In [None]:
# standard packages
import numpy as np
import scipy.stats as sps

from sklearn.mixture import BayesianGaussianMixture

import matplotlib.pyplot as plt

%matplotlib inline

In [None]:
%load_ext autoreload
%autoreload 2
# custom packages
import supplemental_funcs as sf
import example_master as EM

# Expensive Computations

The purpose of this notebook is to do expensive computations and then save numpy arrays that can be easily loaded by other notebooks without having to do the computations a bunch of times.

• Work request a: Reproduce the part of the notebook text that starts at "# Expensive Computations" and ends at "bunch of times.".

• Material provided:
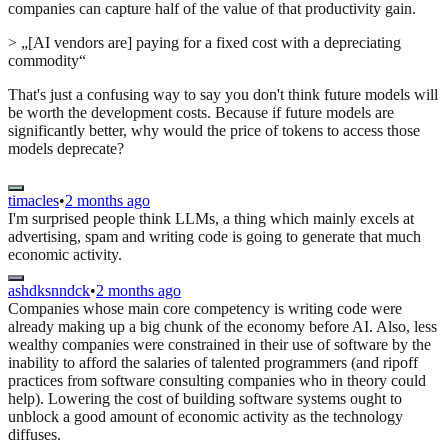
companies can capture half of the value of that productivity gain.
> „[AI vendors are] paying for a fixed cost with a depreciating
commodity“
That's just a confusing way to say you don't think future models will
be worth the development costs. Because if future models are
significantly better, why would the price of tokens to access those
models deprecate?
timacles
•
2 months ago
I'm surprised people think LLMs, a thing which mainly excels at
advertising, spam and writing code is going to generate that much
economic activity.
ashdksnndck
•
2 months ago
Companies whose main core competency is writing code were
already making up a big chunk of the economy before AI. Also, less
wealthy companies were constrained in their use of software by the
inability to afford the salaries of talented programmers (and ripoff
practices from software consulting companies who in theory could
help). Lowering the cost of building software systems ought to
unblock a good amount of economic activity as the technology
diffuses.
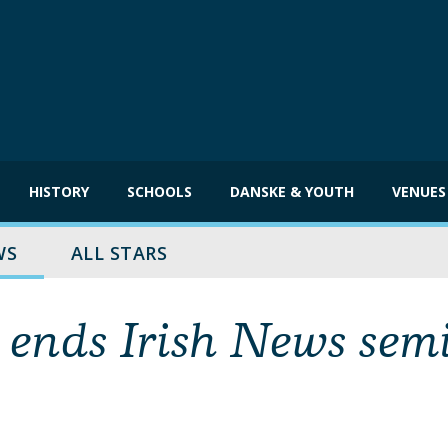
HISTORY
SCHOOLS
DANSKE & YOUTH
VENUES
WS
ALL STARS
 ends Irish News sem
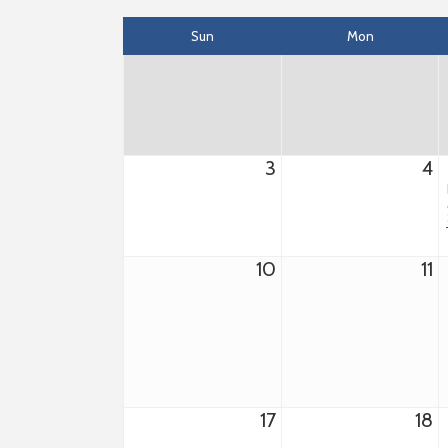
Sun
Mon
3
4
10
11
17
18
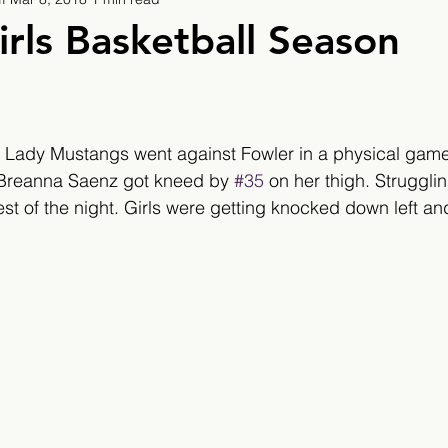
9
2019/2020
2020/2021
2021/2022
irls Basketball Season
eatures
2024/2025
 Lady Mustangs went against Fowler in a physical game.
 Breanna Saenz got kneed by 
#35
 on her thigh. Struggli
st of the night. Girls were getting knocked down left and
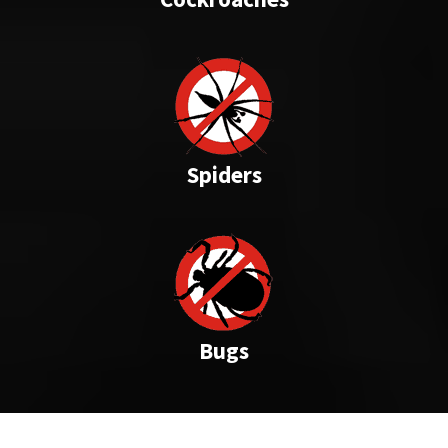
Spiders
Bugs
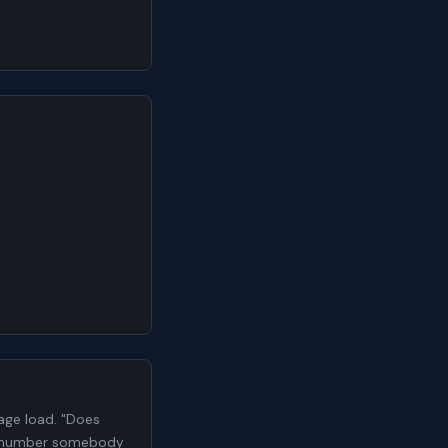
ge load. "Does
h a number somebody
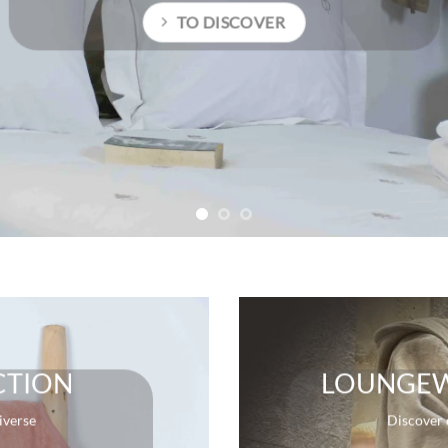
TO DISCOVE
CTION
LOUNGEW
iverse
Discover 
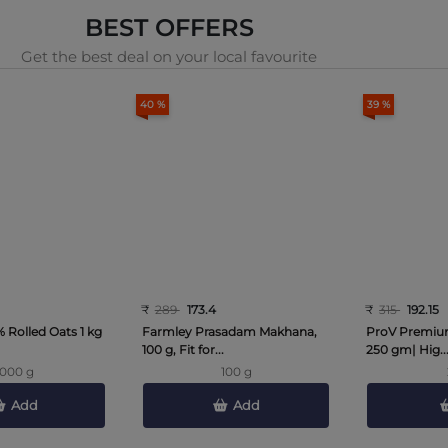
BEST OFFERS
Get the best deal on your local favourite
40 %
39 %
₹
289
173.4
₹
315
192.15
 Rolled Oats 1 kg
Farmley Prasadam Makhana,
ProV Premium
100 g, Fit for...
250 gm| Hig..
1000 g
100 g
Add
Add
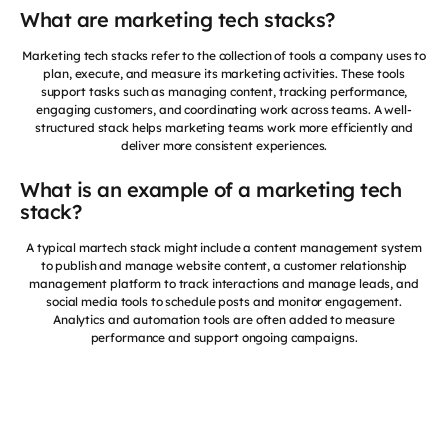
What are marketing tech stacks?
Marketing tech stacks refer to the collection of tools a company uses to
plan, execute, and measure its marketing activities. These tools
support tasks such as managing content, tracking performance,
engaging customers, and coordinating work across teams. A well-
structured stack helps marketing teams work more efficiently and
deliver more consistent experiences.
What is an example of a marketing tech
stack?
A typical martech stack might include a content management system
to publish and manage website content, a customer relationship
management platform to track interactions and manage leads, and
social media tools to schedule posts and monitor engagement.
Analytics and automation tools are often added to measure
performance and support ongoing campaigns.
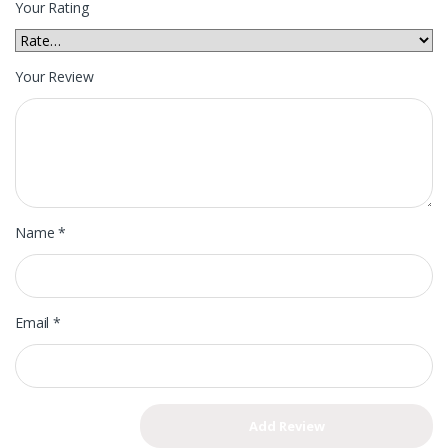
Your Rating
Your Review
Name
*
Email
*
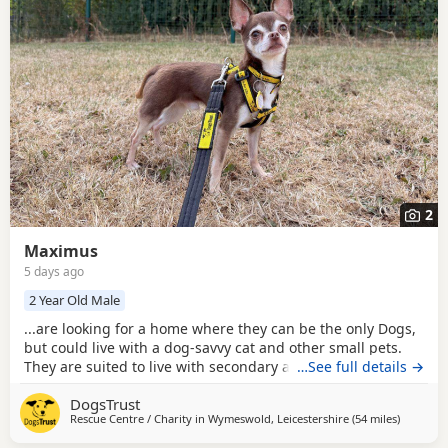
2
Maximus
5 days ago
2 Year Old Male
...are looking for a home where they can be the only Dogs,
but could live with a dog-savvy cat and other small pets.
They are suited to live with secondary age children who
…See full details →
can give them space when they need it.
DogsTrust
Rescue Centre / Charity in
Wymeswold, Leicestershire
(54 miles
away fro
)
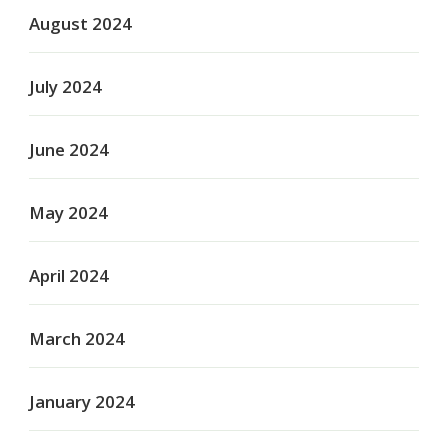
August 2024
July 2024
June 2024
May 2024
April 2024
March 2024
January 2024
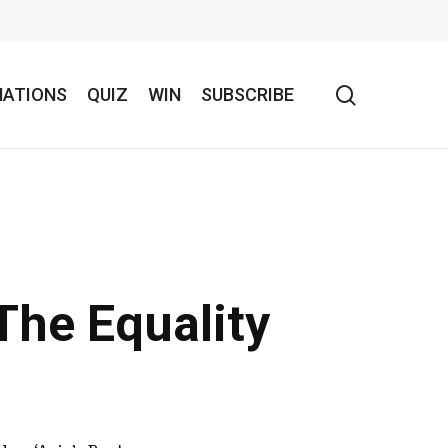
search
NATIONS
QUIZ
WIN
SUBSCRIBE
The Equality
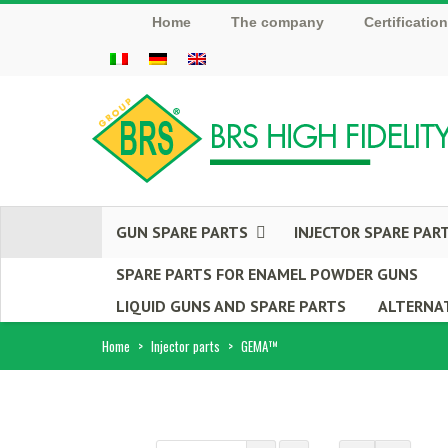
Home
The company
Certificatio
GUN SPARE PARTS
INJECTOR SPARE PAR
SPARE PARTS FOR ENAMEL POWDER GUNS
LIQUID GUNS AND SPARE PARTS
ALTERNAT
Home
>
Injector parts
>
GEMA™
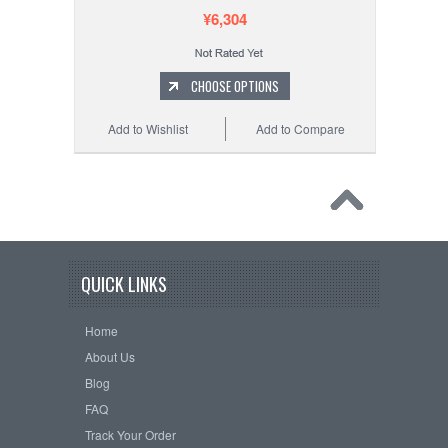
¥6,304
CHOOSE OPTIONS
Add to Wishlist
Add to Compare
QUICK LINKS
Home
About Us
Blog
FAQ
Track Your Order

• Work request b: State how many lines in the entries contain the string "company", matching case exactly, and give only the number.

• Your solution a:
# Expensive Computations

The purpose of this notebook is to do expensive computations and then save numpy arrays that can be easily loaded by other notebooks without having to do the computations a bunch of times.

• Your solution b: 2